Are Health Insurers Too Weak?

Written by Eli Lehrer on Thursday January 6, 2011

Empowering health insurers may help contain health care costs, but the move could also stifle medical research and innovation.

David Frum’s comments about insurance companies raise an important point, but he’s wrong to assume that a system that empowers insurers will necessarily produce more innovation than one that regulates them tightly.

If cost containment is the goal, indeed, giving more power to insurers makes a lot of sense and may be less harmful than many other alternatives preferred on the left. The two countries that empower insurers the most—Germany and Switzerland—have largely avoided the waiting lists the plague the Canadian and UK systems, provide near-universal coverage, and offer many of the high-tech medical goodies that Americans want in their hospitals.

Particularly in Germany, however, this has come at the cost of driving the wages of medical professionals to near-poverty levels, stripping most creature comforts from hospitals, and drying up medical research. In some cases, this may hurt medical outcomes too. German breast cancer survival rates, for example, are a lot lower than those in the United States.  Furthermore, these insurer-centric systems haven’t exactly avoided the same long-term increase in medical costs that has taken place in the United States.

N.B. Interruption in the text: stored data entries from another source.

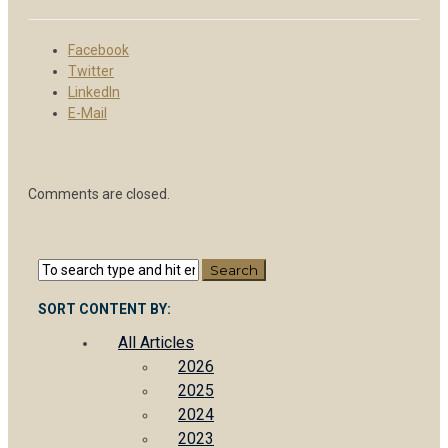
Facebook
Twitter
LinkedIn
E-Mail
Comments are closed.
SORT CONTENT BY:
All Articles
2026
2025
2024
2023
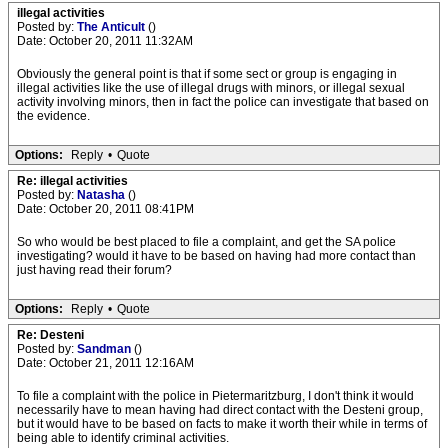
illegal activities
Posted by:
The Anticult
()
Date: October 20, 2011 11:32AM
Obviously the general point is that if some sect or group is engaging in
illegal activities like the use of illegal drugs with minors, or illegal sexual
activity involving minors, then in fact the police can investigate that based on
the evidence.
Options:
Reply
•
Quote
Re: illegal activities
Posted by:
Natasha
()
Date: October 20, 2011 08:41PM
So who would be best placed to file a complaint, and get the SA police
investigating? would it have to be based on having had more contact than
just having read their forum?
Options:
Reply
•
Quote
Re: Desteni
Posted by:
Sandman
()
Date: October 21, 2011 12:16AM
To file a complaint with the police in Pietermaritzburg, I don't think it would
necessarily have to mean having had direct contact with the Desteni group,
but it would have to be based on facts to make it worth their while in terms of
being able to identify criminal activities.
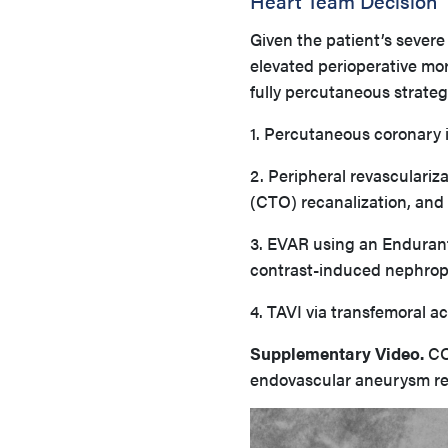
Heart Team Decision
Given the patient’s severe
elevated perioperative mo
fully percutaneous strateg
1. Percutaneous coronary i
2. Peripheral revasculariza
(CTO) recanalization, and 
3. EVAR using an Endurant
contrast-induced nephrop
4. TAVI via transfemoral 
Supplementary Video.
CO
endovascular aneurysm repa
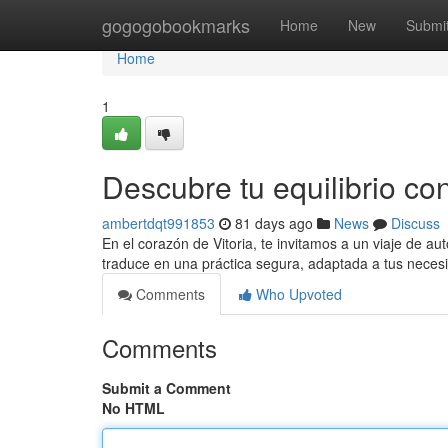
Home
gogogobookmarks
Home
New
Submi
Home
1
Descubre tu equilibrio con
ambertdqt991853
81 days ago
News
Discuss
En el corazón de Vitoria, te invitamos a un viaje de au
traduce en una práctica segura, adaptada a tus neces
Comments
Who Upvoted
Comments
Submit a Comment
No HTML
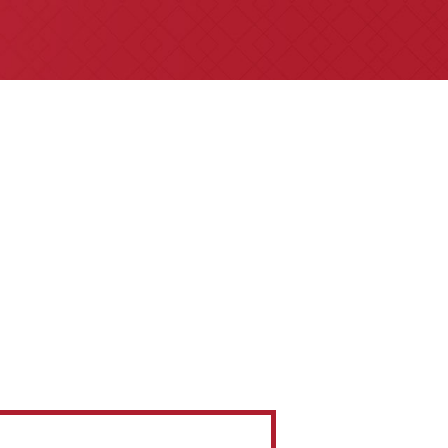
e referrals are welcome for all
 insurance claims issues.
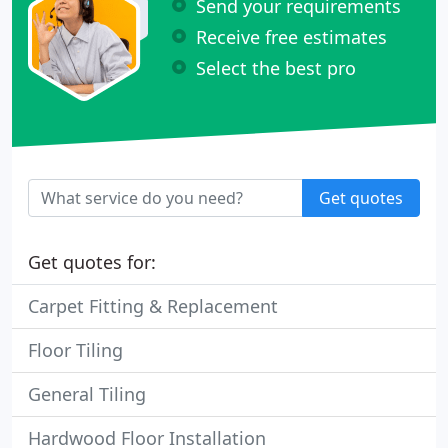
Send your requirements
Receive free estimates
Select the best pro
Get quotes
Get quotes for:
Carpet Fitting & Replacement
Floor Tiling
General Tiling
Hardwood Floor Installation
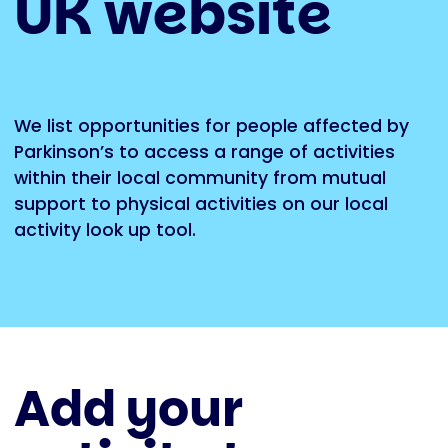
UK website
We list opportunities for people affected by
Parkinson’s to access a range of activities
within their local community from mutual
support to physical activities on
our local
activity look up tool
.
Add your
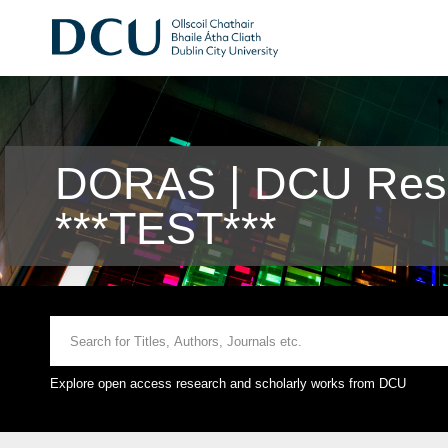
DORAS | DCU Rese
***TEST***
Explore open access research and scholarly works from DCU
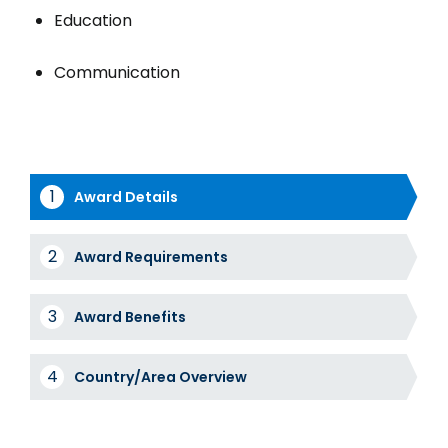
Education
Communication
Award Details
Award
Award Requirements
Tabs
Award Benefits
Country/Area Overview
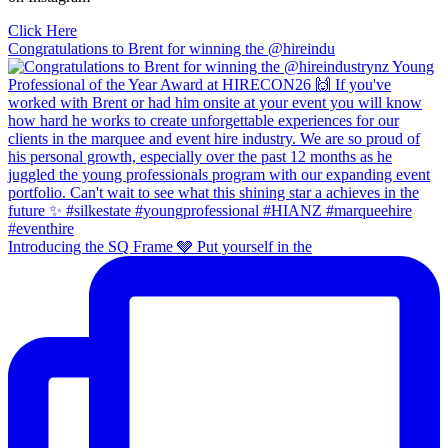
Click Here
Congratulations to Brent for winning the @hireindu
Introducing the SQ Frame 🩶 Put yourself in the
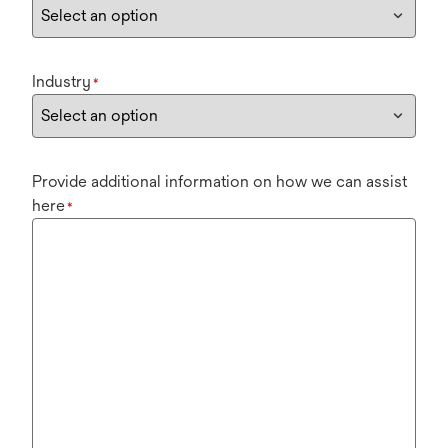
Industry
*
Provide additional information on how we can assist
here
*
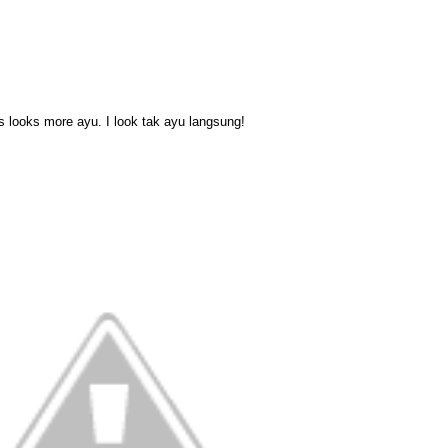
 looks more ayu. I look tak ayu langsung!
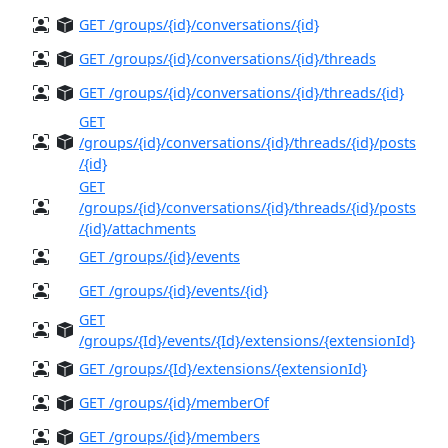
GET /groups/{id}/conversations/{id}
GET /groups/{id}/conversations/{id}/threads
GET /groups/{id}/conversations/{id}/threads/{id}
GET
/groups/{id}/conversations/{id}/threads/{id}/posts
/{id}
GET
/groups/{id}/conversations/{id}/threads/{id}/posts
/{id}/attachments
GET /groups/{id}/events
GET /groups/{id}/events/{id}
GET
/groups/{Id}/events/{Id}/extensions/{extensionId}
GET /groups/{Id}/extensions/{extensionId}
GET /groups/{id}/memberOf
GET /groups/{id}/members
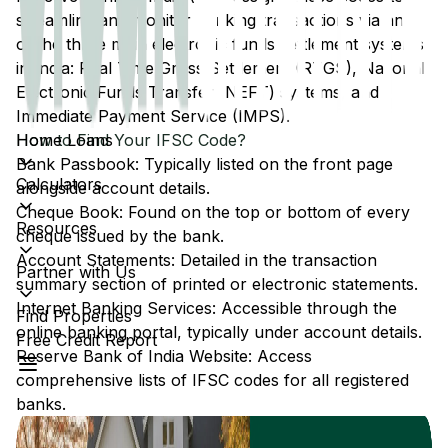
streamline and monitor banking transactions via any
of the three main electronic funds settlement systems
in India: Real Time Gross Settlement (RTGS), National
Electronic Funds Transfer (NEFT) systems, and
Immediate Payment Service (IMPS).
Home Loans
How to Find Your IFSC Code?
Bank Passbook: Typically listed on the front page
Calculators
alongside account details.
Cheque Book: Found on the top or bottom of every
Resources
cheque issued by the bank.
Account Statements: Detailed in the transaction
Partner with Us
summary section of printed or electronic statements.
Internet Banking Services: Accessible through the
Find Properties
online banking portal, typically under account details.
Free Credit Report
Reserve Bank of India Website: Access
comprehensive lists of IFSC codes for all registered
banks.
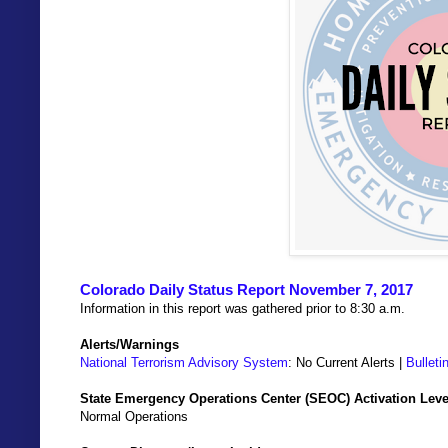
Colorado Daily Status Report November 7, 2017
Information in this report was gathered prior to 8:30 a.m.
Alerts/Warnings
National Terrorism Advisory System
: No Current Alerts |
Bulleti
State Emergency Operations Center (SEOC) Activation Leve
Normal Operations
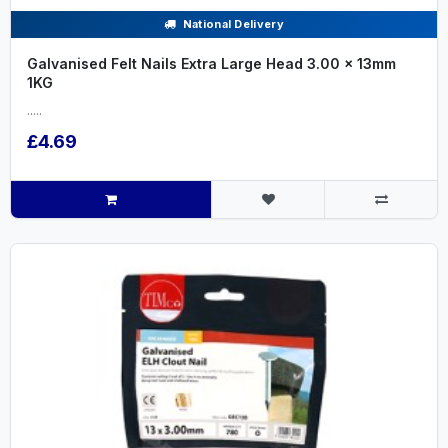
National Delivery
Galvanised Felt Nails Extra Large Head 3.00 x 13mm
1KG
.....
£4.69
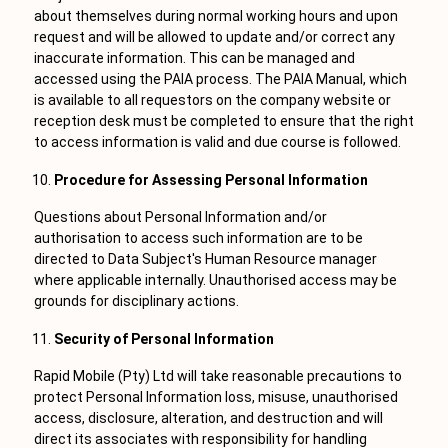
about themselves during normal working hours and upon
request and will be allowed to update and/or correct any
inaccurate information. This can be managed and
accessed using the PAIA process. The PAIA Manual, which
is available to all requestors on the company website or
reception desk must be completed to ensure that the right
to access information is valid and due course is followed.
Procedure for Assessing Personal Information
Questions about Personal Information and/or
authorisation to access such information are to be
directed to Data Subject's Human Resource manager
where applicable internally. Unauthorised access may be
grounds for disciplinary actions.
Security of Personal Information
Rapid Mobile (Pty) Ltd will take reasonable precautions to
protect Personal Information loss, misuse, unauthorised
access, disclosure, alteration, and destruction and will
direct its associates with responsibility for handling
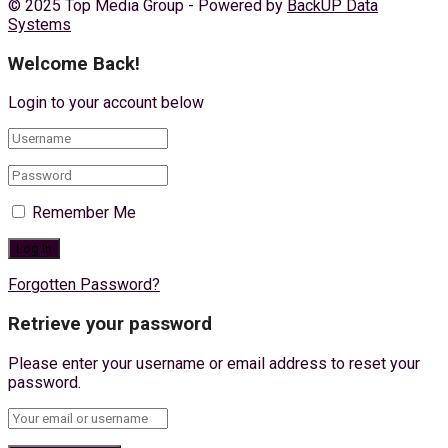
© 2025 Top Media Group - Powered by
BackUP Data
Systems
Welcome Back!
Login to your account below
Remember Me
Forgotten Password?
Retrieve your password
Please enter your username or email address to reset your
password.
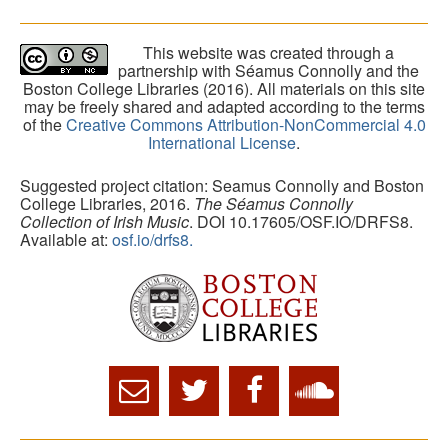
This website was created through a
partnership with Séamus Connolly and the
Boston College Libraries (2016). All materials on this site
may be freely shared and adapted according to the terms
of the
Creative Commons Attribution-NonCommercial 4.0
International License
.
Suggested project citation: Seamus Connolly and Boston
College Libraries, 2016.
The Séamus Connolly
Collection of Irish Music
. DOI 10.17605/OSF.IO/DRFS8.
Available at:
osf.io/drfs8.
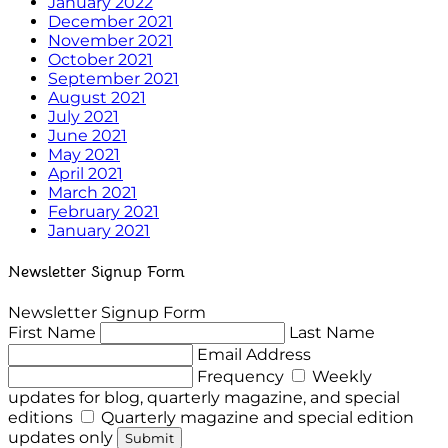
January 2022
December 2021
November 2021
October 2021
September 2021
August 2021
July 2021
June 2021
May 2021
April 2021
March 2021
February 2021
January 2021
Newsletter Signup Form
Newsletter Signup Form
First Name
Last Name
Email Address
Frequency
Weekly
updates for blog, quarterly magazine, and special
editions
Quarterly magazine and special edition
updates only
Submit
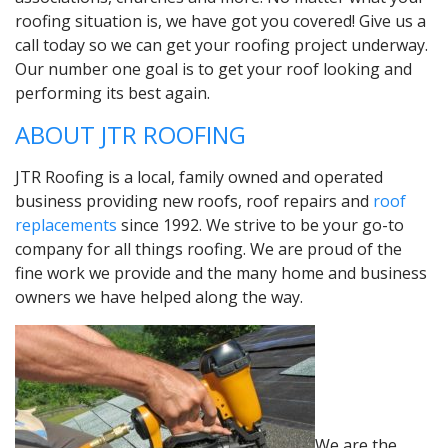
roofing situation is, we have got you covered! Give us a
call today so we can get your roofing project underway.
Our number one goal is to get your roof looking and
performing its best again.
ABOUT JTR ROOFING
JTR Roofing is a local, family owned and operated
business providing new roofs, roof repairs and
roof
replacements
since 1992. We strive to be your go-to
company for all things roofing. We are proud of the
fine work we provide and the many home and business
owners we have helped along the way.
We are the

Indeed, experience in the U.S. and elsewhere shows that insurers are among the enterprises most resistant to innovation of any kind. The heavily regulated property and casualty insurance industry in the United States hasn’t produced a major new consumer product since modern homeowners’ insurance came on the scene in the 1960s.  While some new health insurance products—HMOs, Health Savings Accounts, and, now, “Accountable Care Organizations” established under Obamacare—have come into existence in the last generation, most have arisen from legislative mandates rather than genuine market demand.

With good reason, furthermore, insurers don’t want premiums going to underwrite someone else’s research and development costs and, with more power, would likely put the tightest squeeze on the big teaching hospitals which produce much medical research but, in many cases, end up with worse medical outcomes than smaller community hospitals. Simply giving more power to insurers could help to control medical costs. But, powerful or powerless, insurers themselves won’t drive medical innovation.